I’m really glad that the storyline with Asher has finished; from the moment it began, it had bad news written all over it. It was bound to blow up one way or another, and I’m glad it happened sooner rather than later. While his wife is involved in a few ways, she’s made it so no one would catch her. Terry, a worker at the sex club she and Asher would frequently visit, is the one who who was convicted as well.

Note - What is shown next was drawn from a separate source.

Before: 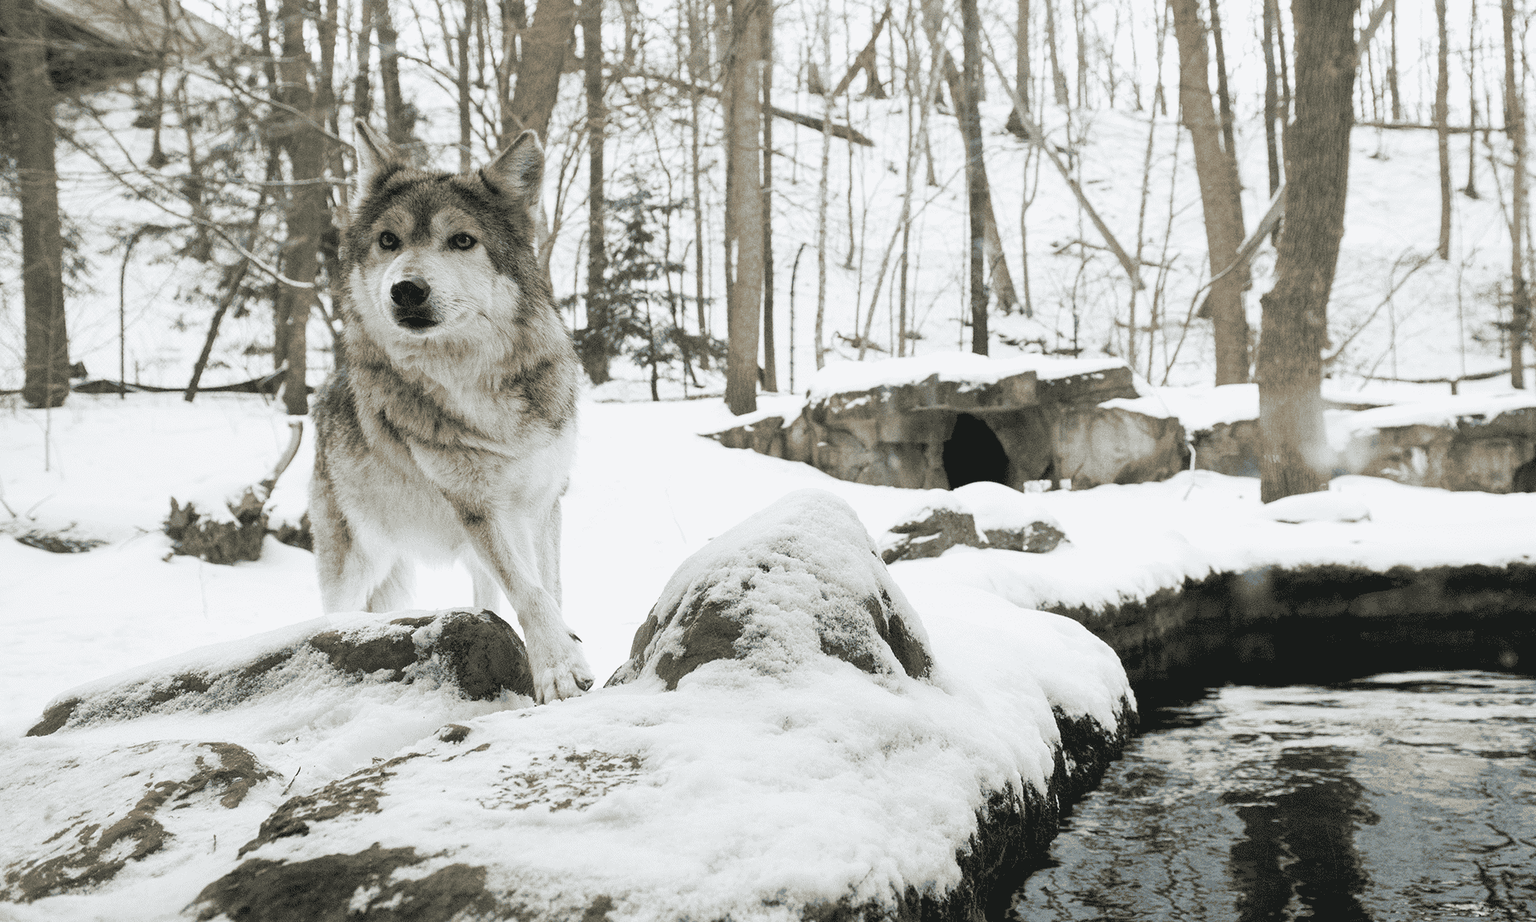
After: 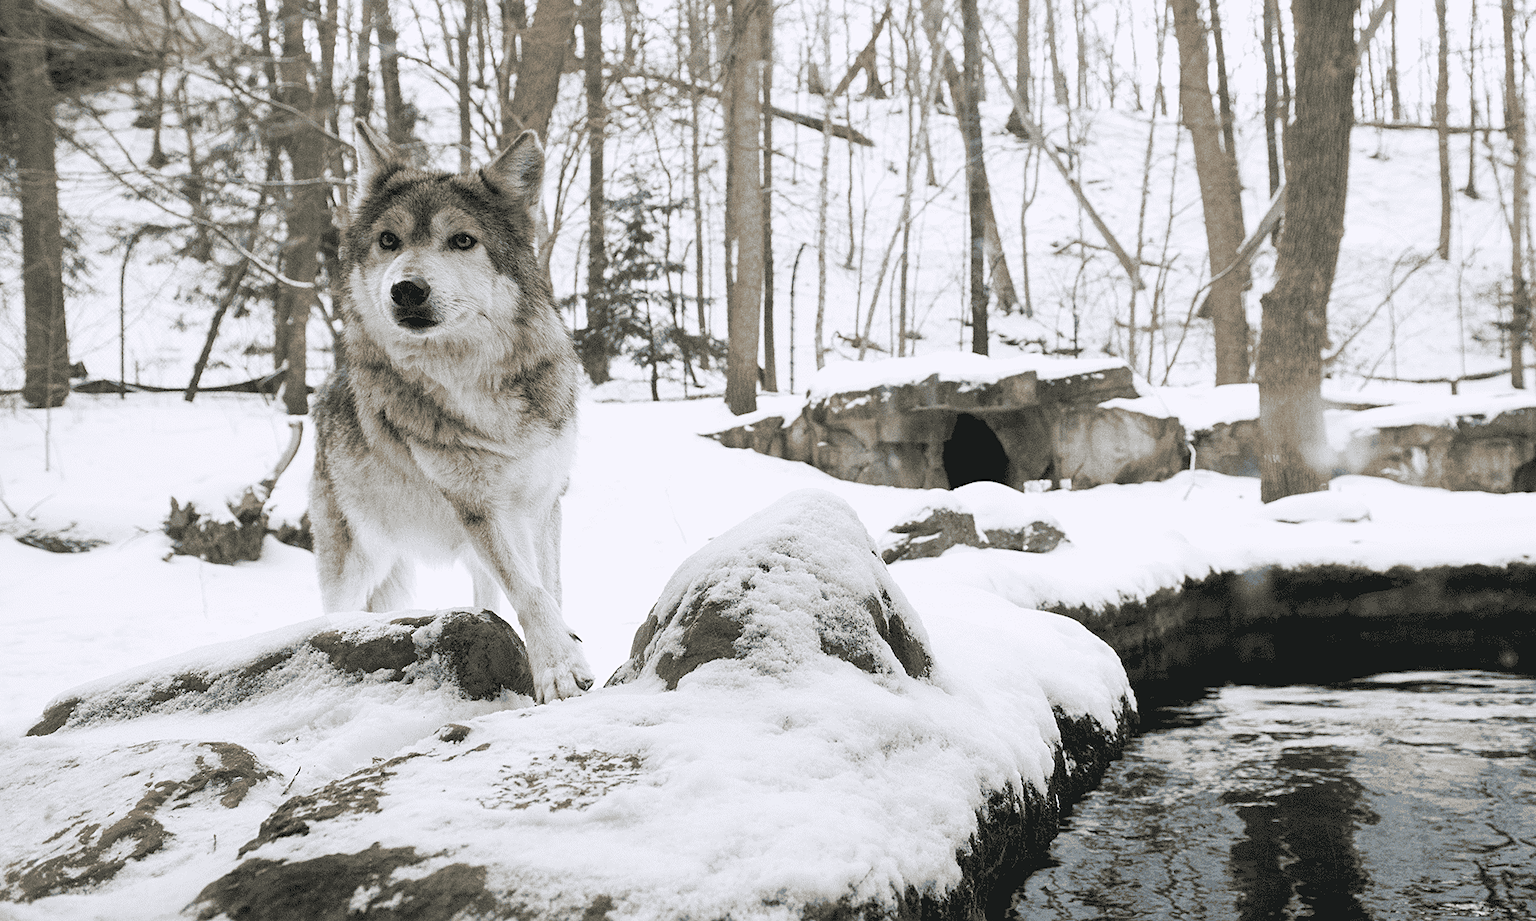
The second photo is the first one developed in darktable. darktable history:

Something that really stuck out this week was Burgess mentioning her indifference towards becoming a member of the Intelligence unit. She then begins to defend Roman to Atwater by saying that he’s a noble cop. It’s great that she sees the good in him (I’ve got to give him props for apologizing this week), but there are things about him that still have me second guessing, and this very scene is a reason for it. Often times when something or someone is defended in a moment like this, there’s more that meets the eye. Roman’s a character who hasn’t exactly shown the greatest form of nobility; hence, I’m wondering if something will occur next week that really shows his true colors. Additionally, I’m hoping that Burgess’ choice has nothing to do with the fact that she and Ruzek are dating – they could still maintain the secret cover if she’s up there with them.

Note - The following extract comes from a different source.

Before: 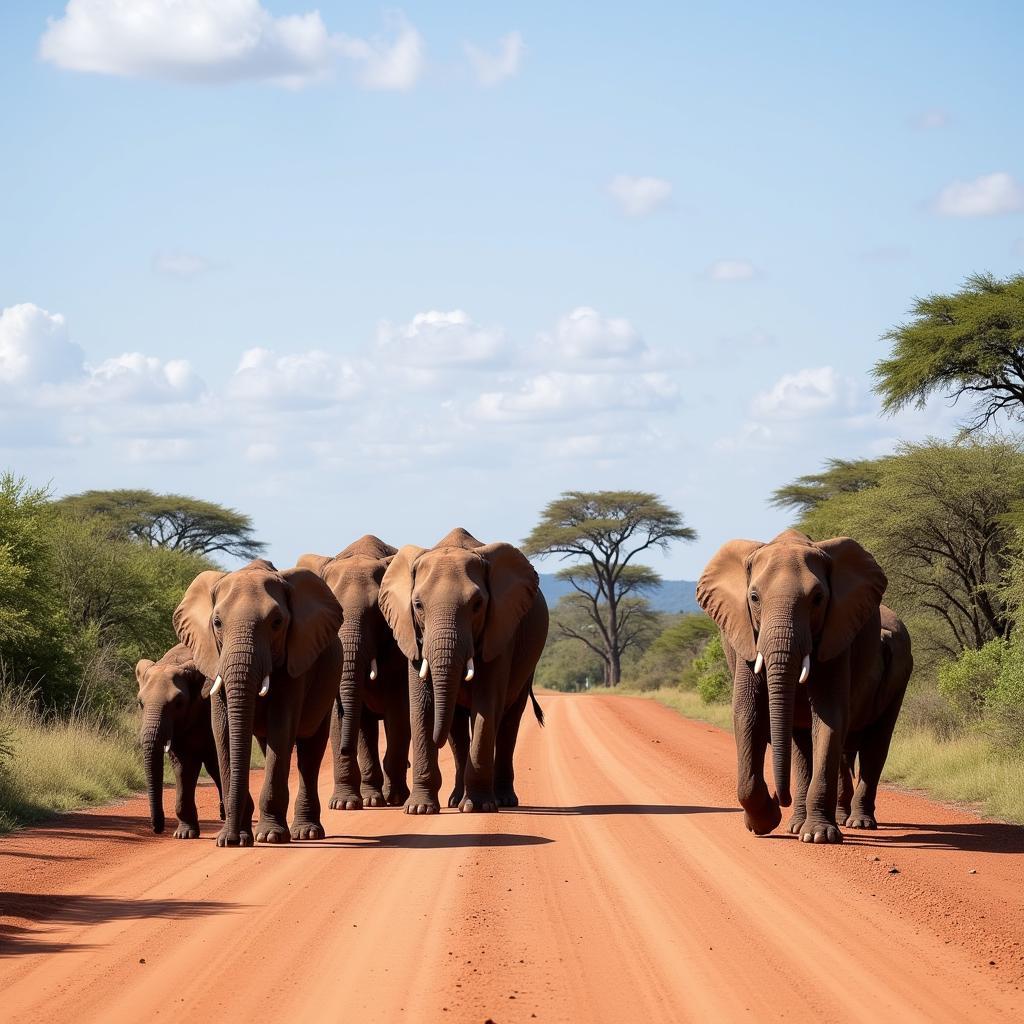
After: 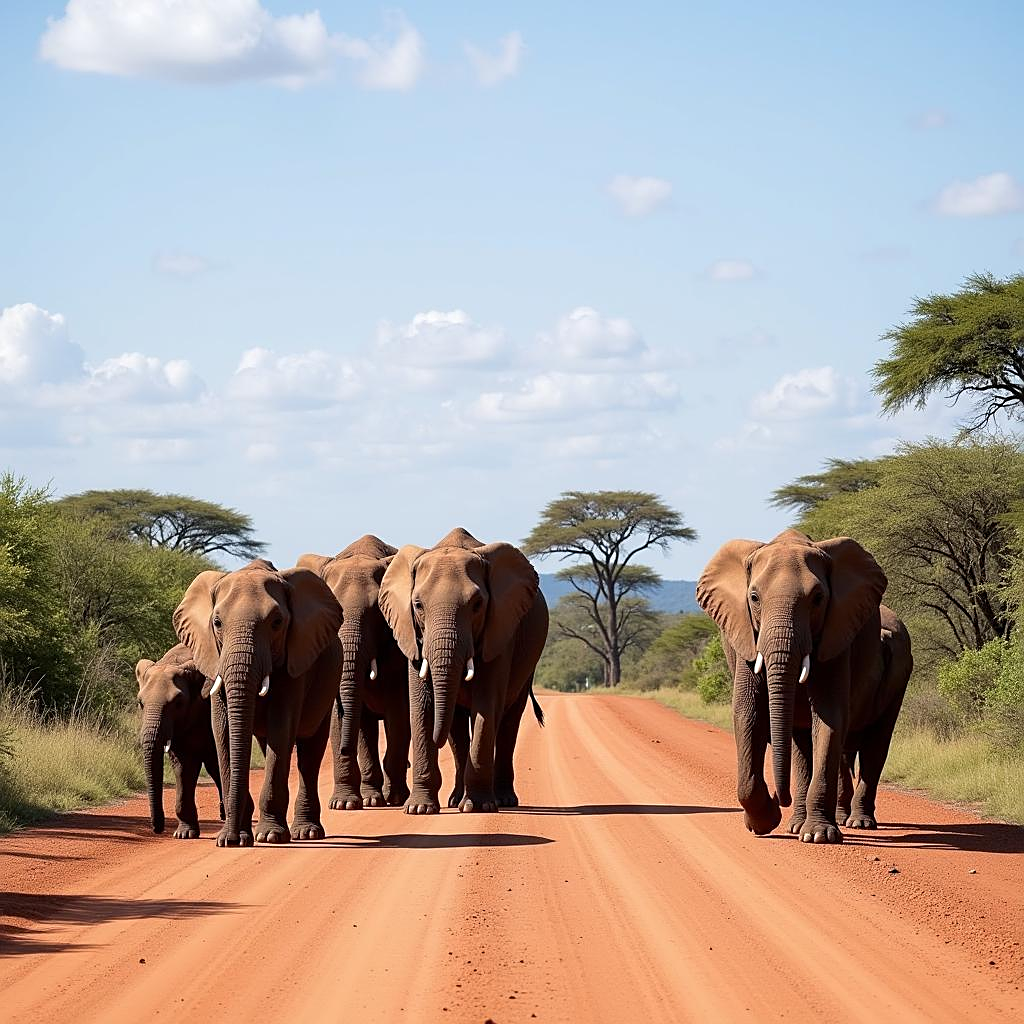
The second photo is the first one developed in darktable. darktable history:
sharpen: on, module defaults
haze removal: strength 0.015, distance 0.252, adaptive false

There’s are many things that make the English nerd in me want to instantly happy dance and a perfectly framed scene is one of those things. When trying to decide who’s going to go undercover at the sex club, Voight declares that it must be a couple then pairs Halstead and Linstead together. (Oh, Voight, aren’t you the one who’s on their case about keeping it professional? You aren’t exactly helping.) Then there’s Halstead’s momentary confidence which shifts into nervousness complicated by complete and utter thrill about being paired with Lindsay. When it comes to Lindsay, Halstead’s a kid in a candy store – there’s no other way to describe it and it’s always a delight to watch. Bush and Soffer have such phenomenal chemistry when it comes to partner scenes, how could they not be fun to watch?
Chicago PD resumes in three weeks. What are your thoughts on this week’s episode?